Text A team of experts have stated that the question revolving around the growth and spread of melanoma may be answered by an analysis of the molecular super-family. This revelation was made by the researchers from the University of Nebraska Medical Centre.

Melanoma is believed to be the most fatal type of skin cancer. It has been estimated that melanoma cases may have increased 4-fold in Britain over the past 40 decades. This deadly form of skin cancer seemingly arises from melanocytes which are the cells producing melanin pigment. This pigmentation may be credited for the color of one’s hair, skin and eyes.

On early detection it may be easier to treat melanoma. However if this cancer advances to the later stages then probably it may spread to the other parts of the body as well. Supposedly if this happens then it may get a little difficult to effectively treat the potentially fatal tumor.

These researchers have therefore analyzed the role played by a super-family of molecules in the development and spread of melanoma. This molecular super-family, which is also known as ‘chemokines’, was evaluated along with their receptor ‘partner molecules’.

For the purpose of the research the experts ‘turned up’ the activity of two specific receptor molecules in the human melanoma cell lines. The two receptor molecules which were manipulated were the CXCR1 and CXCR2. The effect of this entire process was stated to have been witnessed on the development of tumor in mice.

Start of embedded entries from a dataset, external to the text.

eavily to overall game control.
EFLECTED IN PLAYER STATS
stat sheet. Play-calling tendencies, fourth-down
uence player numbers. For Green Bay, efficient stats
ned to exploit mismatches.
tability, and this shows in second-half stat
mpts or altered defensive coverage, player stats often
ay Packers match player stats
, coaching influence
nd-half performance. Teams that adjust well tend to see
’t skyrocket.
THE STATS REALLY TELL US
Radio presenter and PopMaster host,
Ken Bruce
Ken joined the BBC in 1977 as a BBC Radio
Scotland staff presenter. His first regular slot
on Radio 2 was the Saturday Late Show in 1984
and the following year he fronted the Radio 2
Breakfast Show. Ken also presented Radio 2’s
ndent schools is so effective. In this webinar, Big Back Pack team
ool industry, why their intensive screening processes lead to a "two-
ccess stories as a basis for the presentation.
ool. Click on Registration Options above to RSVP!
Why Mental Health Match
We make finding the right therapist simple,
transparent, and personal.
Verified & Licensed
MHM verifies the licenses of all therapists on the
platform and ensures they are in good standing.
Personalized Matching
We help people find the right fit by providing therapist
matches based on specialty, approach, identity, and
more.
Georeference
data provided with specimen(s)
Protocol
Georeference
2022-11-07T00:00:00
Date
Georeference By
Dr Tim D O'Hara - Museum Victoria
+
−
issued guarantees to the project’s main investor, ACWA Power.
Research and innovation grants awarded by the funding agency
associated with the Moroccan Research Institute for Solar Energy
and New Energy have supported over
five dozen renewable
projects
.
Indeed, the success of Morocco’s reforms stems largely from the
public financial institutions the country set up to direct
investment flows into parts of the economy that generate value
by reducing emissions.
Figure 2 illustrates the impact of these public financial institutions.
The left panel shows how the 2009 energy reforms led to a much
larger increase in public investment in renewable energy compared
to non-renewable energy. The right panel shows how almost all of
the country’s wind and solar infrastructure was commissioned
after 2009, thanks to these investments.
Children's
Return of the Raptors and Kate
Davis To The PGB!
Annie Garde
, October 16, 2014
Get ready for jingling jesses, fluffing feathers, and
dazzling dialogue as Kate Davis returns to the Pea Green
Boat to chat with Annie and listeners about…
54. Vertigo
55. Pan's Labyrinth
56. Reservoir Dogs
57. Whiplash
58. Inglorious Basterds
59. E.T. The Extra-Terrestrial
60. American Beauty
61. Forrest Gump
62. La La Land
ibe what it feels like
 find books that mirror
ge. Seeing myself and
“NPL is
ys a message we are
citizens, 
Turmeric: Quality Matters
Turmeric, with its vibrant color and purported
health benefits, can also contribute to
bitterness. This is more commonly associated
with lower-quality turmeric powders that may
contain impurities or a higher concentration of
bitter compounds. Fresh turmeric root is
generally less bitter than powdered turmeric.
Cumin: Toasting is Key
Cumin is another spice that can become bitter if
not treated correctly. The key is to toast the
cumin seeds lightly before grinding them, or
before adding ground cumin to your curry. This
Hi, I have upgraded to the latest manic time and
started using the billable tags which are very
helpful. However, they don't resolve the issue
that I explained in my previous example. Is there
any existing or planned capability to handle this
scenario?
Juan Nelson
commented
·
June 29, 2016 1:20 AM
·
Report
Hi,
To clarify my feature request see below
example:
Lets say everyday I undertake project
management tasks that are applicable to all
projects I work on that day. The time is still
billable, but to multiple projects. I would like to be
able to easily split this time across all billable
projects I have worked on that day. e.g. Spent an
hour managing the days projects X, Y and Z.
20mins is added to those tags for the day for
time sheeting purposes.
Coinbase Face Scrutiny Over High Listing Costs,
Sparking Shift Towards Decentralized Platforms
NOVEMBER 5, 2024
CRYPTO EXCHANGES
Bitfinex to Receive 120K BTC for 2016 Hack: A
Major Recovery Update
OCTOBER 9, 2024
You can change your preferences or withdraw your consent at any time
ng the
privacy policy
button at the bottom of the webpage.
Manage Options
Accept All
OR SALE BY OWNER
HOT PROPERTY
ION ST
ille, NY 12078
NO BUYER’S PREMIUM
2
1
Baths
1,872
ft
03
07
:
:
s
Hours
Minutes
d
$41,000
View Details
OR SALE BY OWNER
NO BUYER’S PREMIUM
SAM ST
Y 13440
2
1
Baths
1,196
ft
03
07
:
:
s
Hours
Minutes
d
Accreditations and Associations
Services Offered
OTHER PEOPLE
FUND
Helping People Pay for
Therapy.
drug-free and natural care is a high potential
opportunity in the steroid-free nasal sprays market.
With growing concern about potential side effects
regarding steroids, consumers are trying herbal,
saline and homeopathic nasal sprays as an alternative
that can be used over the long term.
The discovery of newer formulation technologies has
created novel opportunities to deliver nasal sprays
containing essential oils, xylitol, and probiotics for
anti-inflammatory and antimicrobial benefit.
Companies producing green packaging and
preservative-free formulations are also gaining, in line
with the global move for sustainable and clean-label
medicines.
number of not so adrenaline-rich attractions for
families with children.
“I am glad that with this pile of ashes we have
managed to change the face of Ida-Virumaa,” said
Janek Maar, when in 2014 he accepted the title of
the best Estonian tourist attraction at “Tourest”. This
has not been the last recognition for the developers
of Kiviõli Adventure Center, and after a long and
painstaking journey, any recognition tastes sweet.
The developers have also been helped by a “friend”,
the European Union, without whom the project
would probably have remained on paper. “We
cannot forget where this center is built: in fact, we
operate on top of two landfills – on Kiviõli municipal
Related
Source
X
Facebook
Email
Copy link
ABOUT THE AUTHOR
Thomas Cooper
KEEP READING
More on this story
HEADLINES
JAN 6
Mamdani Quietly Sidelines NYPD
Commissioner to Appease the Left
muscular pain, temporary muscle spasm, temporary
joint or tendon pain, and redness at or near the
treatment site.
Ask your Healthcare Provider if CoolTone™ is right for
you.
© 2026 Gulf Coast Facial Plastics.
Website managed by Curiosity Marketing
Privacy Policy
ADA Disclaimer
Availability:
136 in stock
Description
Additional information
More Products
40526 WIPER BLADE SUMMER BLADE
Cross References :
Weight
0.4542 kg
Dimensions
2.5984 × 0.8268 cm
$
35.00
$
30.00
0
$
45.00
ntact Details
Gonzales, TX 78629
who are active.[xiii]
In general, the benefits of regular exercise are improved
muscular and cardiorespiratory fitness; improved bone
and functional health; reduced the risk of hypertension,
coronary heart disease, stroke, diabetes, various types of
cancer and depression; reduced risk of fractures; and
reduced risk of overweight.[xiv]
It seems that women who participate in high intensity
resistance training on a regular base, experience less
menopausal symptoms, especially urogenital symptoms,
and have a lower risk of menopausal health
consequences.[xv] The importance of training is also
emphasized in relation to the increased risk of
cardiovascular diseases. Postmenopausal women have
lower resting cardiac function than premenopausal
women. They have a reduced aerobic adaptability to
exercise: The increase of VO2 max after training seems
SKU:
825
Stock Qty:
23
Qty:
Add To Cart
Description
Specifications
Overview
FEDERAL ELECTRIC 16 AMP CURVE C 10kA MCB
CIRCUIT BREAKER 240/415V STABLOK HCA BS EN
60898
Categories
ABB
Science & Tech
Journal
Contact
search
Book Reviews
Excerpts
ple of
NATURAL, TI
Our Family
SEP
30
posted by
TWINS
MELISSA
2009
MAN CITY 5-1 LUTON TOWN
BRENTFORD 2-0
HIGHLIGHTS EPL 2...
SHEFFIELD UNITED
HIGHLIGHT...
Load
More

The researchers observed that conceivably these two receptor molecules may be a very crucial part of the growth and replication of this type of cancer. It was stated that these molecules perhaps aided the cancerous cells to grow. Therefore, increasing the activity of these molecules in a healthy cell must have brought about the growth of cancerous cells.

Lead researcher, Professor Rakesh Singh, says that, “These results suggest that a superfamily of molecules controls whether a melanoma advances and spreads to other parts of the body – when it becomes difficult to treat. There is a possibility these molecules could be used in future therapy for melanoma – something that doesn’t exist at the moment.”

Apart from this the director of cancer information at the Cancer Research UK, Dr. Lesley Walker says that the crucial findings of this research have aided in better understanding the process of how this malignant tumor develops and spreads throughout the body.

This research was published in the British Journal of Cancer.